Finance ministers of the 19-nation currency bloc failed to make any breakthrough on a cash-for-reforms agreement at talks in Luxembourg on Thursday, just 12 days beforeGreece must make a crucial debt repayment to the International Monetary Fund.

“Regrettably … too little progress has been made. No agreement is in sight,” Jeroen Dijsselbloem, chairman of the Eurogroup, told a news conference. Ministers sent a strong signal that it is up to Greece to make new proposals, he said.

The European Central Bank told the meeting it was not clear whether Greek banks would be open on Monday, officials said.

The ECB’s governing council will hold a special conference call on Friday – the second in three days – to consider adding more emergency liquidity for Greek banks facing a quickening drain on their cash, two persons close to the situation said.

European Council President Donald Tusk said in a statement he had summoned heads of state and government of the euro area to meet in Brussels at 1700 GMT on Monday to discuss Greece “at the highest political level”.

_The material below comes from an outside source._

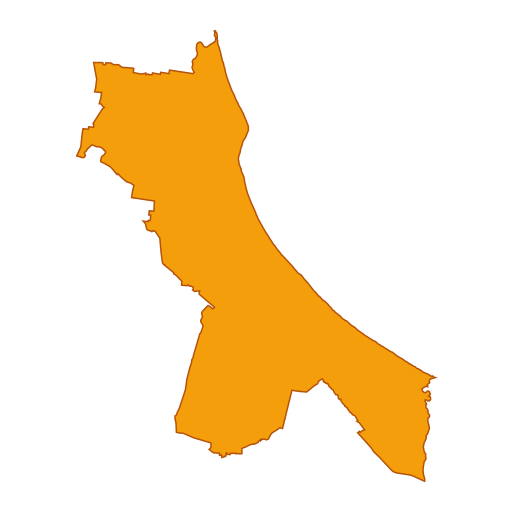 La Antigua, Veracruz, Mexico
{"feature_id": "50627088B44278957593951", "entity_name": "La Antigua", "entity_type": "district", "adm_level": 2, "iso_a3": "MEX", "parent_name": "Mexico", "parent_adm1": "Veracruz", "projection": "mercator", "projection_center": [-96.303, 19.318], "detail": "fine", "context": "isolated", "style": "filled", "palette": "amber", "viewbox_px": 512, "rotation_deg": 0, "n_neighbors": 0, "source": "geoboundaries", "source_scale": "gbopen_adm2", "svg_char_len": 6020}
<svg xmlns="http://www.w3.org/2000/svg" viewBox="0 0 512 512"><path d="M435.3,377.6L433.8,377.1L433.2,376.2L432.3,376.0L431.9,376.4L431.3,376.2L427.1,373.7L423.6,372.4L422.1,371.4L421.2,370.4L420.4,370.2L418.1,368.7L417.5,368.7L416.7,368.3L415.3,366.9L413.0,365.9L410.2,364.0L409.8,364.2L407.8,362.5L404.5,360.6L402.8,359.2L397.2,356.1L392.4,352.2L391.5,352.0L388.0,350.0L386.8,349.0L385.7,348.6L382.7,346.4L381.5,346.2L380.3,345.1L378.2,344.0L375.6,341.6L372.5,340.3L371.7,339.4L370.7,339.1L366.4,336.2L364.9,335.5L363.4,334.1L357.4,330.0L355.1,327.6L351.3,325.3L346.6,320.9L345.3,320.6L344.7,319.9L343.3,319.2L341.6,317.7L340.7,316.5L334.9,312.0L334.3,310.9L332.9,310.3L330.8,307.5L328.9,305.7L328.2,304.6L325.7,302.1L322.2,299.5L319.9,296.8L318.1,295.5L315.2,291.8L314.2,291.2L307.2,282.2L306.5,281.7L305.7,280.4L305.0,280.0L301.0,274.8L298.4,273.4L293.6,267.9L293.1,267.0L282.3,255.4L281.1,254.4L280.1,252.7L277.1,249.2L274.3,245.0L273.8,244.9L265.2,231.4L258.0,218.7L256.8,215.4L256.1,214.5L255.7,212.7L251.2,202.8L247.4,193.1L245.5,185.8L245.5,184.9L244.9,183.3L243.8,176.8L241.1,170.5L241.2,169.1L239.1,164.2L238.8,161.1L238.4,160.0L238.4,158.0L239.2,154.6L240.0,152.8L241.0,147.3L241.8,146.0L242.6,142.6L243.4,140.6L245.5,137.5L248.4,130.2L248.3,126.0L247.8,125.2L247.6,124.0L246.8,122.6L246.4,120.9L245.8,119.9L243.1,113.1L242.2,111.8L241.7,110.4L238.6,105.1L237.7,102.6L237.1,102.1L236.7,100.9L235.9,99.7L234.4,95.6L231.7,90.2L227.1,77.9L225.4,72.0L224.7,68.1L223.9,65.8L223.4,62.9L222.3,60.7L221.5,56.7L220.9,55.6L221.1,55.3L220.8,53.6L219.0,47.1L217.7,43.9L217.6,40.5L217.2,38.8L217.3,36.4L216.8,33.0L215.8,32.1L215.6,31.1L215.2,30.7L214.3,31.0L214.8,32.6L214.4,35.5L215.8,37.7L215.5,40.7L215.5,41.2L214.6,41.9L214.0,41.9L213.4,42.9L211.1,44.0L207.0,47.0L205.6,47.1L204.3,46.7L203.4,45.9L202.5,44.2L201.3,42.7L200.4,42.1L199.6,42.1L198.5,42.5L197.2,43.6L196.6,45.5L196.4,48.8L196.5,50.4L197.3,52.7L197.4,54.5L196.1,57.2L195.2,58.5L193.6,59.1L192.6,60.7L192.2,62.0L192.8,63.3L192.8,64.5L192.0,67.6L193.2,70.6L194.3,72.5L192.8,73.6L169.5,70.1L168.9,73.6L160.6,72.3L160.3,74.4L152.5,72.9L152.1,74.7L148.6,74.6L148.3,74.1L145.8,74.6L145.9,73.1L141.3,74.1L133.2,72.5L133.8,68.5L133.4,68.2L121.9,67.3L118.6,64.7L113.4,64.6L111.0,63.0L105.8,62.8L105.5,64.7L103.2,64.6L102.8,62.6L93.6,62.5L96.7,79.2L95.6,88.0L94.7,91.9L101.6,92.5L100.8,98.3L99.2,103.7L101.4,104.2L102.4,106.0L104.2,107.4L102.2,109.2L93.0,123.6L93.8,124.8L93.5,127.3L88.7,126.8L88.4,129.2L83.0,128.7L82.2,133.7L80.8,146.9L76.7,155.9L82.6,157.7L84.1,157.4L84.7,156.8L85.4,155.5L84.5,153.3L84.5,152.6L86.1,151.0L87.6,148.8L91.7,145.0L92.5,144.9L96.3,146.7L98.4,146.7L101.1,147.4L103.7,149.5L104.0,150.3L105.4,151.2L105.6,152.5L104.0,154.9L102.5,155.9L101.6,156.9L101.0,158.6L100.6,161.3L101.4,162.1L104.2,163.3L110.1,166.7L112.0,168.5L117.0,174.5L117.6,173.6L121.7,177.6L126.4,181.7L130.8,183.2L133.9,185.4L132.3,192.4L131.6,197.6L154.4,201.0L153.9,211.1L151.0,211.1L151.0,210.9L149.3,210.8L148.8,215.0L150.8,215.1L150.2,220.5L148.1,220.5L148.0,221.7L143.2,221.1L145.4,223.7L146.8,229.4L148.3,230.3L151.7,231.3L151.7,231.6L152.1,231.6L153.3,230.9L153.3,230.7L154.4,231.0L155.4,231.6L159.8,238.1L161.2,253.6L162.5,262.9L163.7,264.6L164.7,264.7L164.8,265.4L173.7,272.7L173.8,274.0L174.9,274.4L177.5,276.6L178.5,277.9L181.8,281.1L181.6,285.2L187.4,285.7L188.1,284.9L189.5,286.1L191.0,286.1L193.1,287.1L193.3,289.4L192.6,289.9L194.3,291.4L199.6,290.9L199.1,293.2L199.2,294.2L214.5,307.3L212.8,308.8L209.4,306.2L208.0,305.5L202.3,311.5L201.6,313.3L202.5,316.8L200.7,320.4L200.8,321.8L202.8,325.1L202.9,326.9L200.6,333.1L199.8,333.8L193.3,356.1L193.1,357.8L191.8,359.8L191.5,362.8L189.8,367.8L186.9,379.0L185.5,389.3L184.0,394.2L179.0,409.1L177.5,411.8L176.5,414.9L175.0,416.0L175.1,419.1L176.0,422.9L176.4,432.3L180.4,433.2L181.9,433.0L184.3,433.7L193.4,437.7L210.9,442.9L211.0,446.9L210.5,448.0L209.1,449.5L213.6,452.9L215.5,452.8L217.0,453.2L219.5,453.1L219.5,455.3L221.6,455.0L221.7,457.5L224.5,456.8L224.5,456.4L225.9,456.0L226.3,452.8L226.6,452.8L226.4,454.3L229.1,454.5L230.2,454.5L230.3,453.3L235.8,453.3L235.8,453.7L241.9,453.7L241.9,448.6L242.6,448.1L245.7,447.0L250.0,444.8L254.0,443.8L254.3,444.2L258.0,442.5L258.8,441.1L260.8,439.5L260.7,440.6L262.3,439.3L264.4,439.1L266.2,439.8L267.9,439.4L268.5,438.9L270.3,435.2L272.2,432.8L276.8,430.0L279.7,427.8L282.5,428.5L284.8,419.0L285.1,418.9L285.1,417.9L291.9,390.3L300.1,391.5L306.7,392.0L314.2,385.8L317.4,383.9L318.9,381.0L320.8,379.6L322.3,378.9L323.9,381.3L323.4,381.5L323.5,381.8L325.2,382.5L325.8,383.3L326.8,383.4L327.3,383.9L327.7,383.5L327.8,383.6L328.3,384.2L329.2,386.8L330.7,387.5L330.9,388.4L332.1,389.5L333.2,390.0L334.4,392.7L335.8,394.7L337.3,394.7L337.8,395.6L338.2,395.8L338.3,398.4L339.7,399.5L340.8,399.2L340.8,400.1L341.3,401.4L343.4,404.2L344.5,405.0L344.8,406.2L345.4,406.3L346.3,407.3L347.1,407.6L347.0,407.9L347.5,408.8L348.1,409.2L348.5,410.4L349.2,410.9L350.2,412.6L351.1,412.6L351.8,413.3L351.8,413.8L352.4,414.6L352.6,414.5L355.3,416.1L357.3,420.0L357.8,420.3L357.8,420.8L356.9,421.3L359.3,422.8L364.6,429.8L362.7,430.4L360.1,432.4L359.8,432.3L359.5,431.4L357.6,432.7L371.2,447.8L373.8,451.8L379.1,456.9L391.7,470.4L393.3,471.7L396.5,472.9L409.3,474.9L412.2,475.6L424.6,481.3L424.8,480.9L424.7,479.0L423.3,473.8L423.0,469.1L424.1,462.0L425.8,459.2L426.0,458.2L425.6,456.7L425.7,453.9L424.4,452.2L424.4,451.5L423.8,450.5L423.8,449.1L423.3,447.3L424.0,443.4L426.3,438.0L426.2,435.6L427.5,434.0L429.4,428.4L429.0,425.7L428.0,422.2L427.8,419.8L428.2,418.0L429.3,417.1L429.6,416.0L429.4,414.7L428.6,414.0L427.9,412.3L427.8,411.7L428.1,411.1L427.8,410.1L427.0,408.6L426.0,407.7L425.8,404.8L426.7,404.1L425.0,401.2L425.2,399.9L426.2,399.8L427.7,400.9L429.5,400.9L430.6,399.4L430.6,398.1L430.1,396.6L428.7,396.2L430.4,394.1L429.4,391.8L428.2,390.9L427.2,391.1L426.5,392.2L425.3,392.7L423.7,392.2L422.7,391.3L421.9,388.8L426.0,386.2L427.7,386.8L427.5,384.4L429.7,382.8L429.2,380.8L429.9,379.4L431.7,378.6L435.3,377.6Z" fill="#f59e0b" stroke="#b45309" stroke-width="1.5"/></svg>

IMF Managing Director Christine Lagarde said further dialogue was needed “with adults in the room”.

Greece said it had put a “radical proposal” for budget monitoring on the table to show its willingness to reach a deal, Finance Minister Yanis Varoufakis said.

He accused his European peers of being dangerously close to accepting “an accident”, saying they had refused to discuss his idea for braking public spending.

Dijsselbloem said if there was a last-minute deal next week, there would have to be some extension of the current bailout to allow time for disbursement.

Greek savers pulled out some 2 billion euros between Monday and Wednesday after weekend negotiations collapsed in Brussels, senior banking sources told Reuters. That is double the amount that the ECB granted Greek banks in extra emergency liquidity assistance (ELA) only on Wednesday.

Asked at the Eurogroup meeting whether Greek banks would be open on Friday, ECB Executive Board member Benoit Coeure said: “Tomorrow, yes. Monday, I don’t know,” according to officials with knowledge of the talks.

The IMF dashed any hope that Athens could avert default if it fails to repay a 1.6 billion euro ($1.8 billion) loan by the end of June, piling pressure on Prime Minister Alexis Tsipras, who shows no sign of yielding to the lenders.

If deposit flight continues to outpace ELA, it could force Greece to impose capital controls, as Cyprus did in 2013, to ration cash withdrawals and stop money fleeing the country.

The 2 billion euros taken out in just three days represents about 1.5 percent of total household and corporate deposits of 133.6 billion euros held by Greek banks as of end-April.

A finance ministry spokesman declined comment on the latest capital outflows. A government spokesman said on television late on Wednesday there was no plan to introduce controls.

Tsipras, elected on a promise to end austerity, is demanding a “political level” bargain in which European creditors promise Greece debt relief before he will make any more concessions.

But the deposit flight and revenue slump may force him to climb down, with the Greek central bank warning of economic catastrophe if Greece defaults and leaves the euro zone.

Athens reported a steep 24.6 percent fall in its revenues in May, including a 50 percent fall in tax returns, even though the central government posted a primary surplus before debt service in the first five months of this year.